(Text-based design files)
• • • •
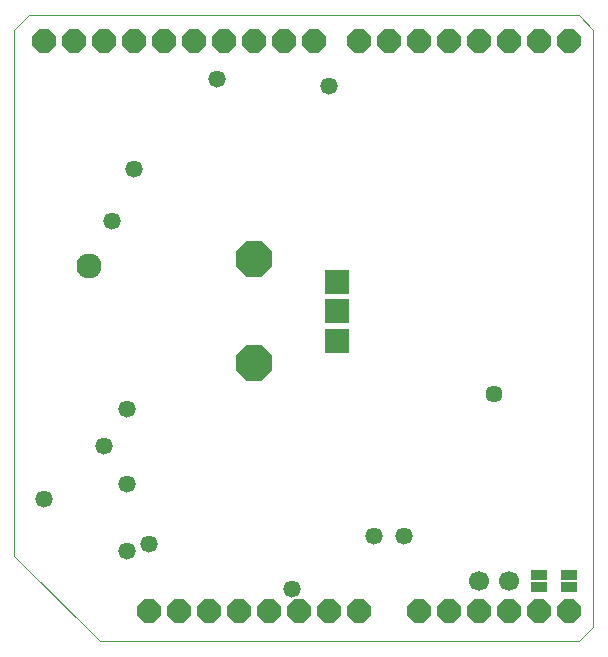
<source format=gbs>
G75*
%MOIN*%
%OFA0B0*%
%FSLAX25Y25*%
%IPPOS*%
%LPD*%
%AMOC8*
5,1,8,0,0,1.08239X$1,22.5*
%
%ADD10C,0.00004*%
%ADD11R,0.05787X0.03287*%
%ADD12R,0.08187X0.08187*%
%ADD13OC8,0.11811*%
%ADD14OC8,0.07787*%
%ADD15C,0.05787*%
%ADD16C,0.08387*%
%ADD17C,0.06693*%
%ADD18C,0.05709*%
D10*
X0008874Y0037220D02*
X0037220Y0008874D01*
X0197063Y0008874D01*
X0201787Y0013598D01*
X0201787Y0212811D01*
X0197063Y0217535D01*
X0013598Y0217535D01*
X0008874Y0212811D01*
X0008874Y0037220D01*
D11*
X0183874Y0030874D03*
X0183874Y0026874D03*
X0193874Y0026874D03*
X0193874Y0030874D03*
D12*
X0116433Y0109031D03*
X0116433Y0118874D03*
X0116433Y0128717D03*
D13*
X0088874Y0136197D03*
X0088874Y0101551D03*
D14*
X0083874Y0018874D03*
X0073874Y0018874D03*
X0063874Y0018874D03*
X0053874Y0018874D03*
X0093874Y0018874D03*
X0103874Y0018874D03*
X0113874Y0018874D03*
X0123874Y0018874D03*
X0143874Y0018874D03*
X0153874Y0018874D03*
X0163874Y0018874D03*
X0173874Y0018874D03*
X0183874Y0018874D03*
X0193874Y0018874D03*
X0193874Y0208874D03*
X0183874Y0208874D03*
X0173874Y0208874D03*
X0163874Y0208874D03*
X0153874Y0208874D03*
X0143874Y0208874D03*
X0133874Y0208874D03*
X0123874Y0208874D03*
X0108874Y0208874D03*
X0098874Y0208874D03*
X0088874Y0208874D03*
X0078874Y0208874D03*
X0068874Y0208874D03*
X0058874Y0208874D03*
X0048874Y0208874D03*
X0038874Y0208874D03*
X0028874Y0208874D03*
X0018874Y0208874D03*
D15*
X0048874Y0166374D03*
X0041374Y0148874D03*
X0076374Y0196374D03*
X0113874Y0193874D03*
X0046374Y0086374D03*
X0038874Y0073874D03*
X0046374Y0061374D03*
X0053874Y0041374D03*
X0046374Y0038874D03*
X0018874Y0056374D03*
X0101374Y0026374D03*
X0128874Y0043874D03*
X0138874Y0043874D03*
D16*
X0033874Y0133874D03*
D17*
X0163874Y0028874D03*
X0173874Y0028874D03*
D18*
X0168874Y0091374D03*
M02*

</source>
• • • •
| Work instructions |
For this exercise, transcribe the data above line by line, exactly, with pictures omitted.

| Task response |
<source format=gbs>
G75*
%MOIN*%
%OFA0B0*%
%FSLAX25Y25*%
%IPPOS*%
%LPD*%
%AMOC8*
5,1,8,0,0,1.08239X$1,22.5*
%
%ADD10C,0.00004*%
%ADD11R,0.05787X0.03287*%
%ADD12R,0.08187X0.08187*%
%ADD13OC8,0.11811*%
%ADD14OC8,0.07787*%
%ADD15C,0.05787*%
%ADD16C,0.08387*%
%ADD17C,0.06693*%
%ADD18C,0.05709*%
D10*
X0008874Y0037220D02*
X0037220Y0008874D01*
X0197063Y0008874D01*
X0201787Y0013598D01*
X0201787Y0212811D01*
X0197063Y0217535D01*
X0013598Y0217535D01*
X0008874Y0212811D01*
X0008874Y0037220D01*
D11*
X0183874Y0030874D03*
X0183874Y0026874D03*
X0193874Y0026874D03*
X0193874Y0030874D03*
D12*
X0116433Y0109031D03*
X0116433Y0118874D03*
X0116433Y0128717D03*
D13*
X0088874Y0136197D03*
X0088874Y0101551D03*
D14*
X0083874Y0018874D03*
X0073874Y0018874D03*
X0063874Y0018874D03*
X0053874Y0018874D03*
X0093874Y0018874D03*
X0103874Y0018874D03*
X0113874Y0018874D03*
X0123874Y0018874D03*
X0143874Y0018874D03*
X0153874Y0018874D03*
X0163874Y0018874D03*
X0173874Y0018874D03*
X0183874Y0018874D03*
X0193874Y0018874D03*
X0193874Y0208874D03*
X0183874Y0208874D03*
X0173874Y0208874D03*
X0163874Y0208874D03*
X0153874Y0208874D03*
X0143874Y0208874D03*
X0133874Y0208874D03*
X0123874Y0208874D03*
X0108874Y0208874D03*
X0098874Y0208874D03*
X0088874Y0208874D03*
X0078874Y0208874D03*
X0068874Y0208874D03*
X0058874Y0208874D03*
X0048874Y0208874D03*
X0038874Y0208874D03*
X0028874Y0208874D03*
X0018874Y0208874D03*
D15*
X0048874Y0166374D03*
X0041374Y0148874D03*
X0076374Y0196374D03*
X0113874Y0193874D03*
X0046374Y0086374D03*
X0038874Y0073874D03*
X0046374Y0061374D03*
X0053874Y0041374D03*
X0046374Y0038874D03*
X0018874Y0056374D03*
X0101374Y0026374D03*
X0128874Y0043874D03*
X0138874Y0043874D03*
D16*
X0033874Y0133874D03*
D17*
X0163874Y0028874D03*
X0173874Y0028874D03*
D18*
X0168874Y0091374D03*
M02*

</source>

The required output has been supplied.